Burton took a deep breath. Nothing ventured, nothing gained, he told himself. A man who sticks his neck out before a potentate may get his head cut off, he also told himself. “Mr. President,” he said, “one art I learned in India is maalis, the skill of massage for aching muscles.” He did not add that his teacher was a courtesan. “I became an adept. Would you let me try?”
Burton got the pleasure of seeing he had truly surprised Brigham Young. The Lion of the Lord regarded him doubtfully. “Saints do not attend doctors. We trust to the healing hands of the anointed.”
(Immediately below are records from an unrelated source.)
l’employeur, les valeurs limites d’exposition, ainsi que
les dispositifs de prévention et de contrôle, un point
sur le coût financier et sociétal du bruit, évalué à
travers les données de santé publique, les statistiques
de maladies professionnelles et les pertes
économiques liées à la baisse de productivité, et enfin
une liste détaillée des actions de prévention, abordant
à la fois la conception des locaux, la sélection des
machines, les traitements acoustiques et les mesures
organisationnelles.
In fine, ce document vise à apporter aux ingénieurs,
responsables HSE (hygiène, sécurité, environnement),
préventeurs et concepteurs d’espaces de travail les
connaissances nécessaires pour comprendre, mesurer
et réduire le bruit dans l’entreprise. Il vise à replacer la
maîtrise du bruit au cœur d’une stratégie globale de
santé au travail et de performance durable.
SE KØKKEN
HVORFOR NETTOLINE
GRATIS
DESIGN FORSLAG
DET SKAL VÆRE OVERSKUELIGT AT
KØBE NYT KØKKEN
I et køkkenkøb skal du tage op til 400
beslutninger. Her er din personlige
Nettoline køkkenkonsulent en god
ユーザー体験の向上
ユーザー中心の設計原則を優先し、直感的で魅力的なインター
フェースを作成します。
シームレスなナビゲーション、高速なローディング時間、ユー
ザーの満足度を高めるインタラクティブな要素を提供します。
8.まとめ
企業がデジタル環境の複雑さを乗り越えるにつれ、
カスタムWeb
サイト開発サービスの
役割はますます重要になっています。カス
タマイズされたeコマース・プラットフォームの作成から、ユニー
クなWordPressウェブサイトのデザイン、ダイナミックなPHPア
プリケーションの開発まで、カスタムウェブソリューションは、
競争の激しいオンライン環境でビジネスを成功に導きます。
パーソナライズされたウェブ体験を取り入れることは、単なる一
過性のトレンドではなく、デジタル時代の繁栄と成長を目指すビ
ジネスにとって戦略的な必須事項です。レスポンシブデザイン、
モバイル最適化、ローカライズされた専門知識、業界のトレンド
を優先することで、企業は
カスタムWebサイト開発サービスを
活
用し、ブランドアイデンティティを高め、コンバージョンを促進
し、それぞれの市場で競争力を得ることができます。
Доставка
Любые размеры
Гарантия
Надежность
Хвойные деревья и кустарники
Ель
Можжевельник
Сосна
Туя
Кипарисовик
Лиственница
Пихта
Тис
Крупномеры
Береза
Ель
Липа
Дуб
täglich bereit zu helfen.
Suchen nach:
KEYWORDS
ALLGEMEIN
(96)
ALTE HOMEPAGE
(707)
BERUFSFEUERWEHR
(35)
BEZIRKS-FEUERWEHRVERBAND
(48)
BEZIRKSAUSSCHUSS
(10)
“I am no physician,” answered Burton. He held up his big hands and flexed the fingers. “My gift resides in my hands alone.” He’s hurting severely, or he’d have said no instantly. “I seem to have a particular gift for backs.”
Young looked around apprehensively.
Good luck we came without a driver, thought Burton.
Young removed his broadcloth coat. His motions wanted to be decisive, yet were made tentative by pain. “I will not go further,” said Young. He turned his back to the gentile, sat on a boulder, and put his hands on his knees.